Manuel Gomes da Rocha – Manel Mia, como é conhecido – fez a melhor jeropiga da 3ª Festa da Castanha e da Jeropiga daquela freguesia do concelho da Guarda. Segundo Clode Botelheiro, era «uma doce, mas que não cansa. Tem um aroma a fruta encarnada madura, a ameixa. Um aroma que fica no cálice durante muito tempo». À volta da fogueira, no Largo da Praça, muitos dos concorrentes estranhavam tantos atributos. Sabe-se que é boa com castanhas, ou sem elas. «Estas foram roubadas», ouvia-se à volta do magusto, enquanto não rebentavam no meio da caruma. Entre o grupo Orff da Escolinha de Artes de Famalicão, a Orquestra de Guitarras do Conservatório da Guarda, o som da Tunassa e do baile popular, todos puderam comer o fruto seco, ali assado, no chão. Um dos objectivos da organização estava assim cumprido. «Não queríamos mais do que congregar a comunidade no centro da aldeia», refere Victor Amaral, presidente do Centro Cultural local.

Na hora de fazer a jeropiga, poucos sabem em que vai resultar e quais as notas dominantes no produto final. António Proença responde com sinceridade: «Depende da pessoa. Há quem goste dela mais forte e faça ao terço, com um litro de aguardente por dois de vinho. Ao quarto é mais fraca e mais doce, e leva um litro de aguardente e três de vinho», adianta. Com muitos anos nas pernas, José Augusto, Maximiano do Couto, Emídio Antunes e o próprio António Emídio são unânimes: «Aqui gostamos dela a meio termo: nem muito fraca, nem muito forte». Ainda assim, todos garantem que a fórmula tem de ter em conta a qualidade das uvas. Depois, há que olhar para a carteira e para os garrafões. Primeiro, porque a aguardente, mesmo sendo caseira, é mais cara. Mas há outras preocupações: «Se a jeropiga for muito fraca tem tendência a ferver, azeda e estraga-se. E às vezes rebentam os garrafões, quando a uva não é boa, ou a aguardente é fraca e não fermenta como deve», acrescenta.

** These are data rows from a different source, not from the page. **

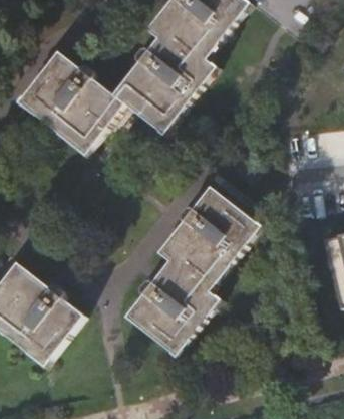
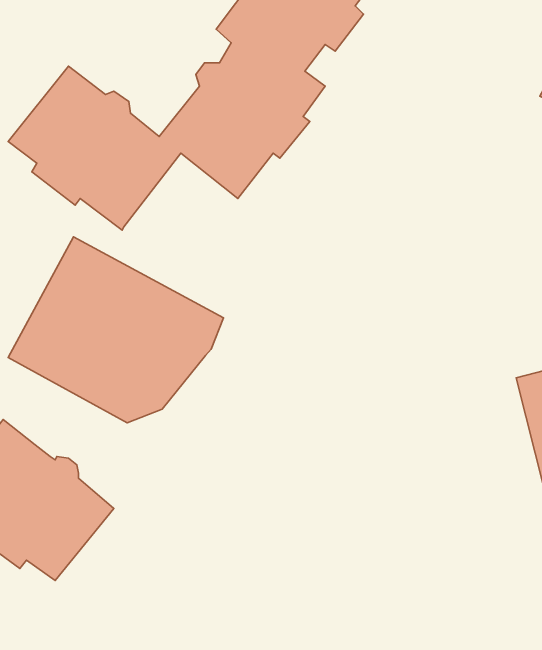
building: none -> [8,237,223,423]
building: [128,187,256,352] -> none

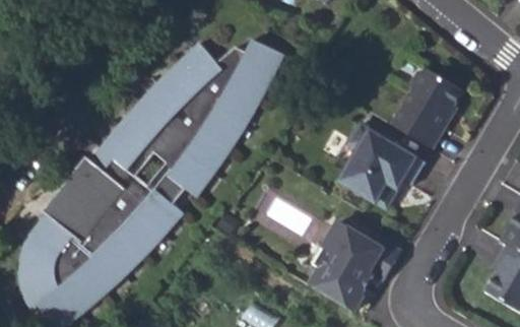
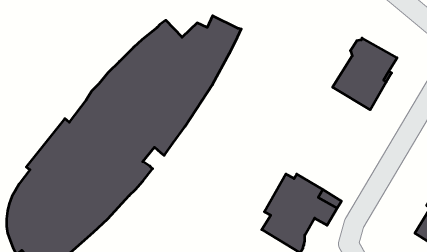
building: [339,122,424,206] -> none

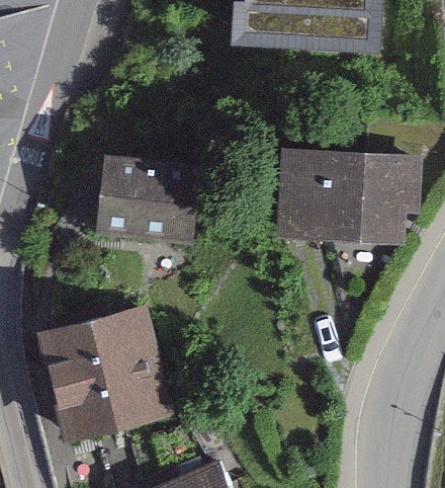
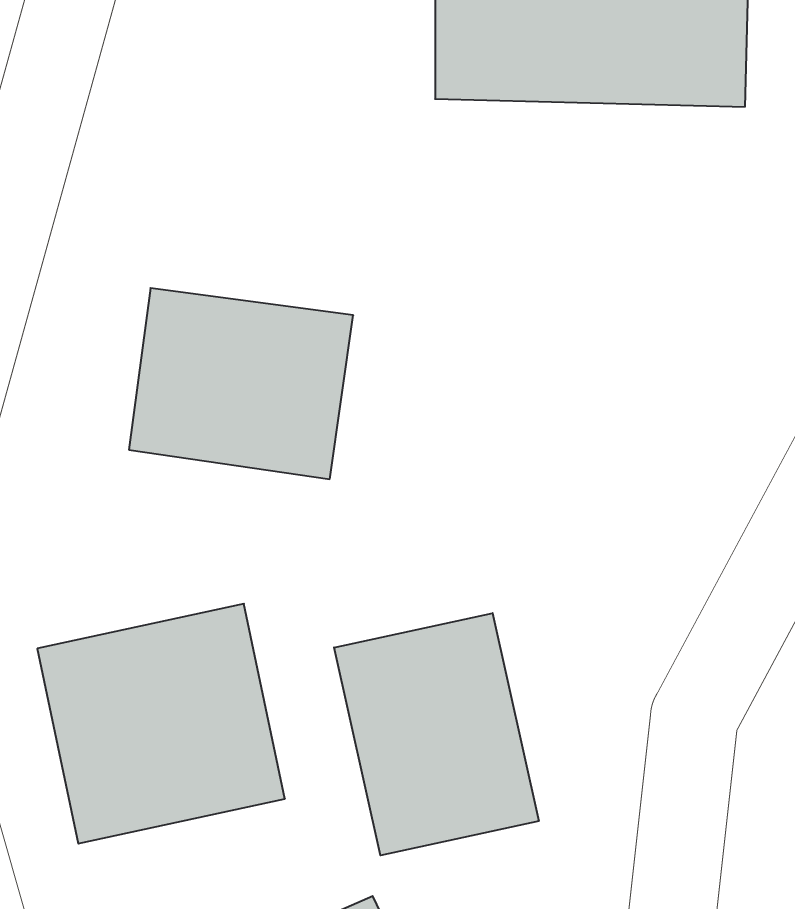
building: [277,138,415,232] -> none
building: none -> [334,613,539,855]

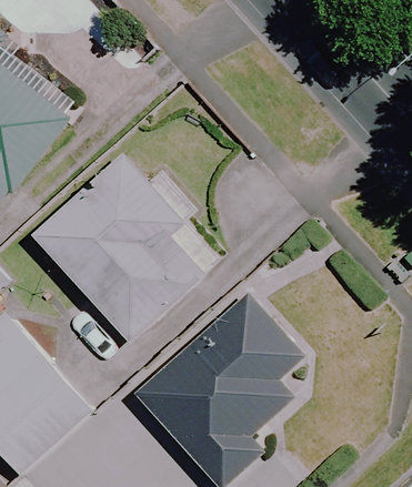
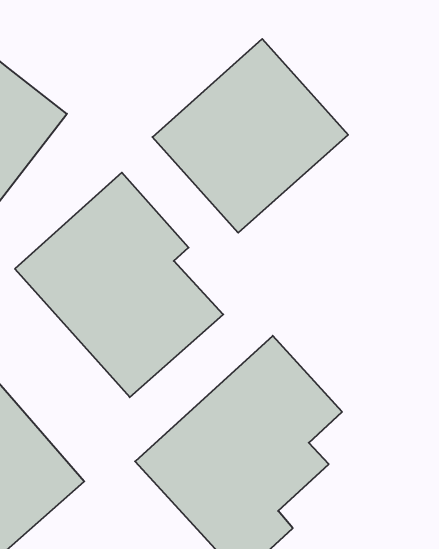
building: none -> [152,39,348,233]

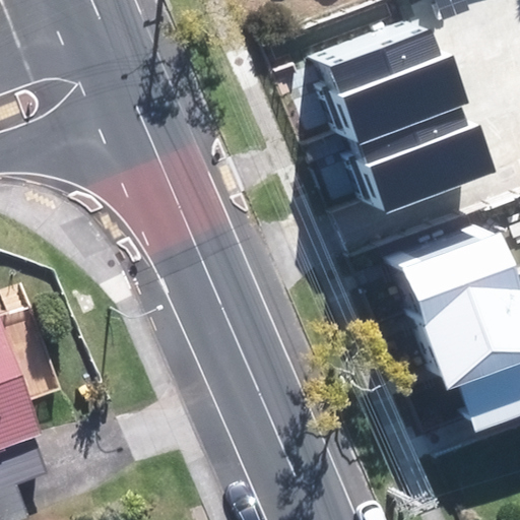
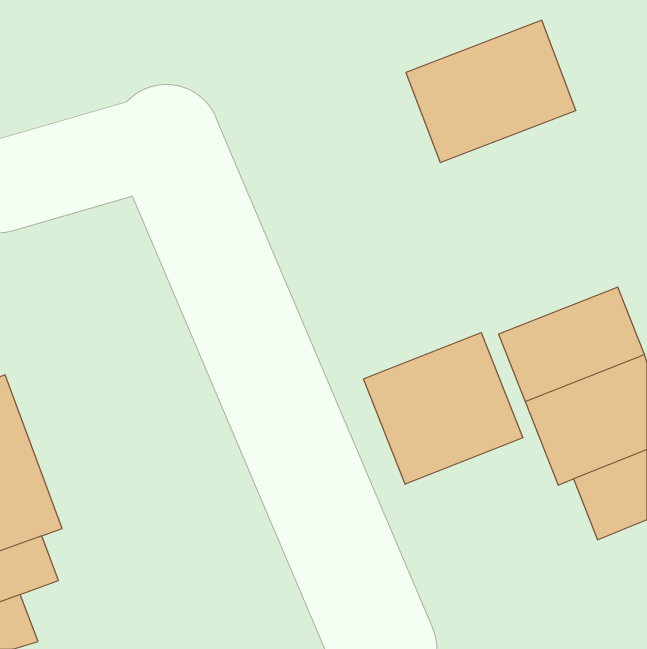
building: [352,88,493,211] -> none
building: none -> [364,333,523,484]

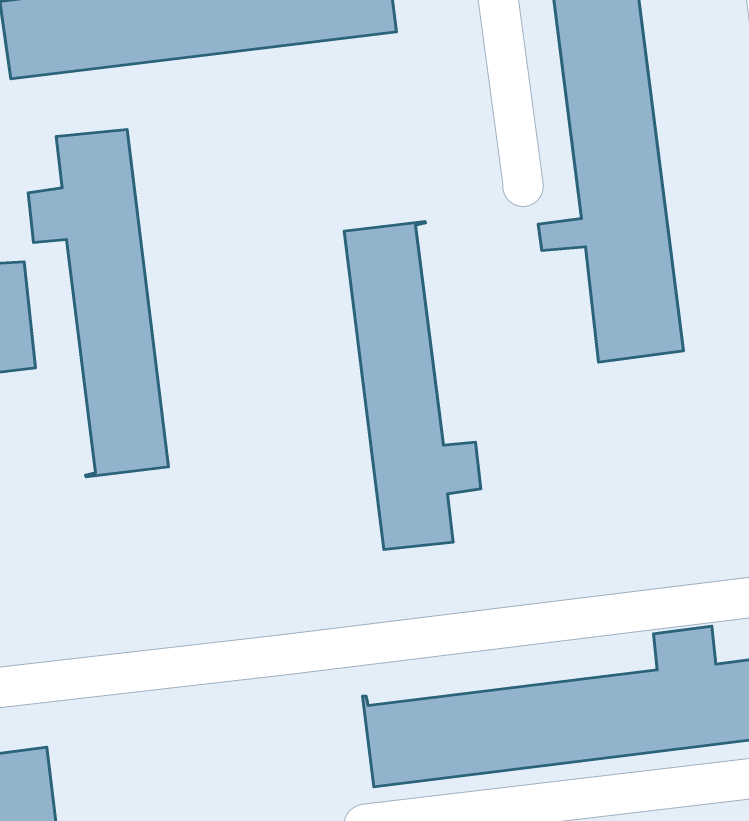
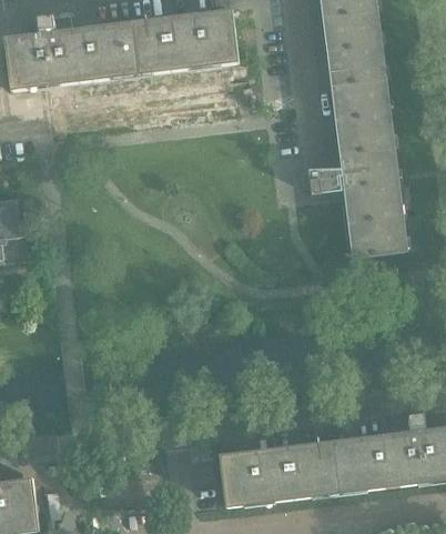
building: [28,129,169,477] -> none
building: [344,221,481,549] -> none

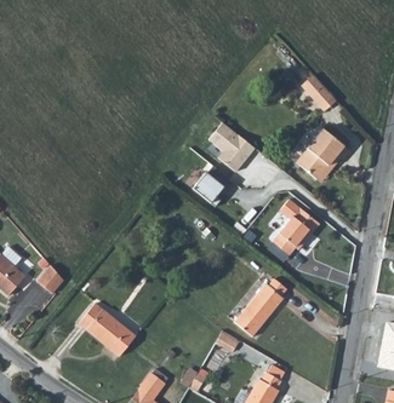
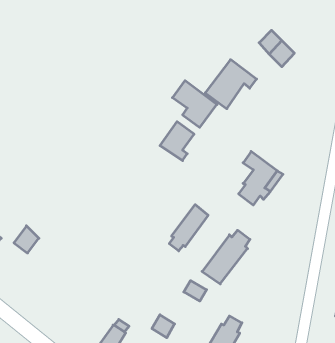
building: [295,121,349,173] -> [205,60,257,109]
building: none -> [169,205,208,251]
building: [80,306,136,357] -> none

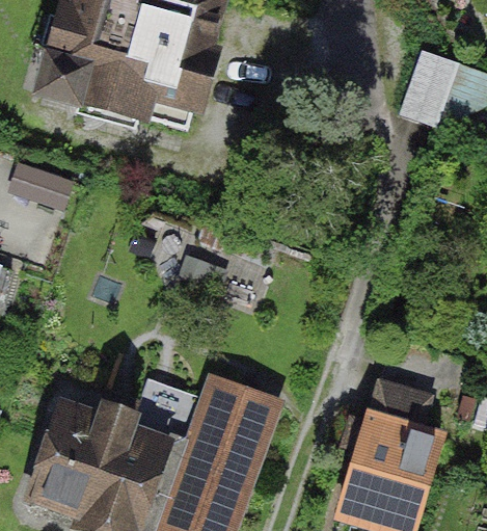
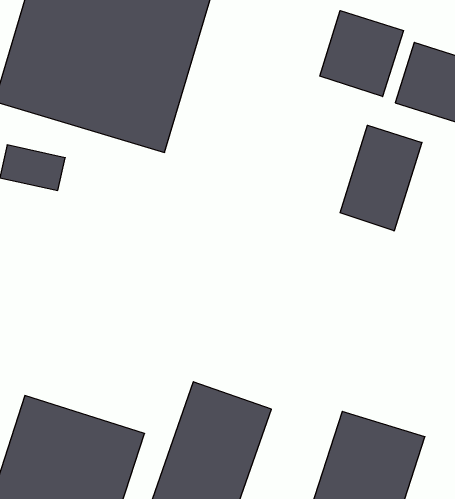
building: none -> [320,11,403,97]
building: none -> [340,125,422,231]

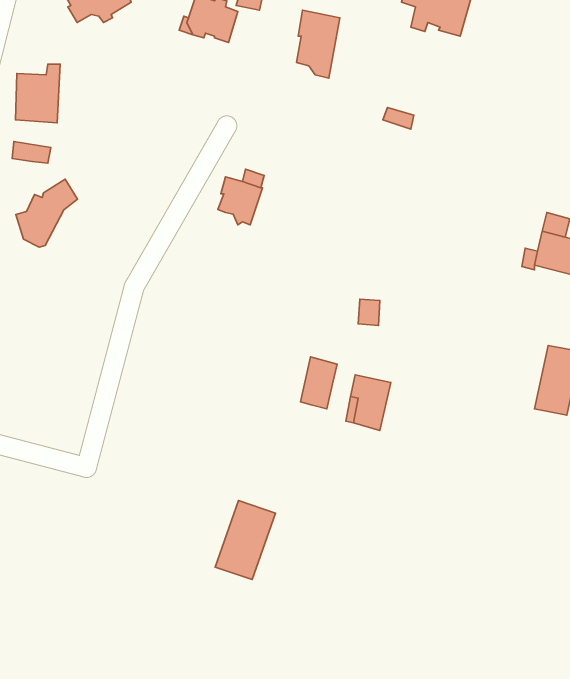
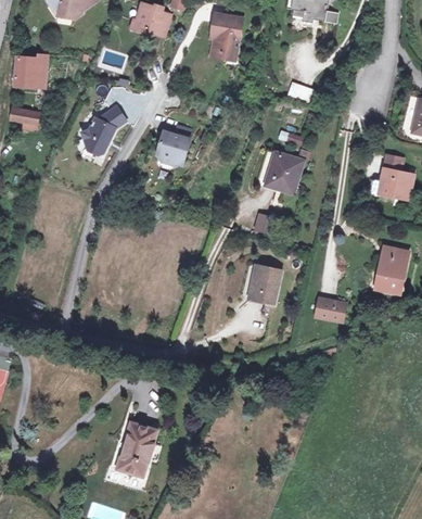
building: [16,179,78,247] -> [80,103,124,151]
building: none -> [263,151,300,188]
building: [300,357,337,409] -> none
building: none -> [314,303,343,326]
building: [215,501,275,579] -> [118,421,161,477]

Os especialistas confirmam os antigos e o ditado. Clode Botelheiro é tácito: «Tudo começa na uva, na sanidade da uva», classificando ainda de «fundamental» o ponto de colocação da aguardente. «Não pode ser muito alcoólica, nem muito doce, se não cansa», refere o enólogo, que, com Eugénia Sousa, técnica de laboratório da Cooperativa covilhanense, faz uma avaliação positiva dos 24 néctares a concurso, analisados numa prova cega. «Há sempre uma ou outra com problemas, mas, no geral, a qualidade tem vindo a crescer nos últimos três anos», acrescenta. E com ela, aumenta também a procura, pois a Adega da Covilhã já vendeu este ano, «em época de crise, mais jeropiga do que nos dois últimos juntos», garante. Para 2009 poderá haver duas novidades neste evento, como a possibilidade de alguns produtores da Covilhã poderem concorrer com as suas jeropigas. E poderá incluir-se «uma componente gastronómica ligada à castanha, a iguarias e modos de cozinhar a partir daí. Não queremos cristalizar, queremos consolidar mas crescer», justifica Victor Amaral.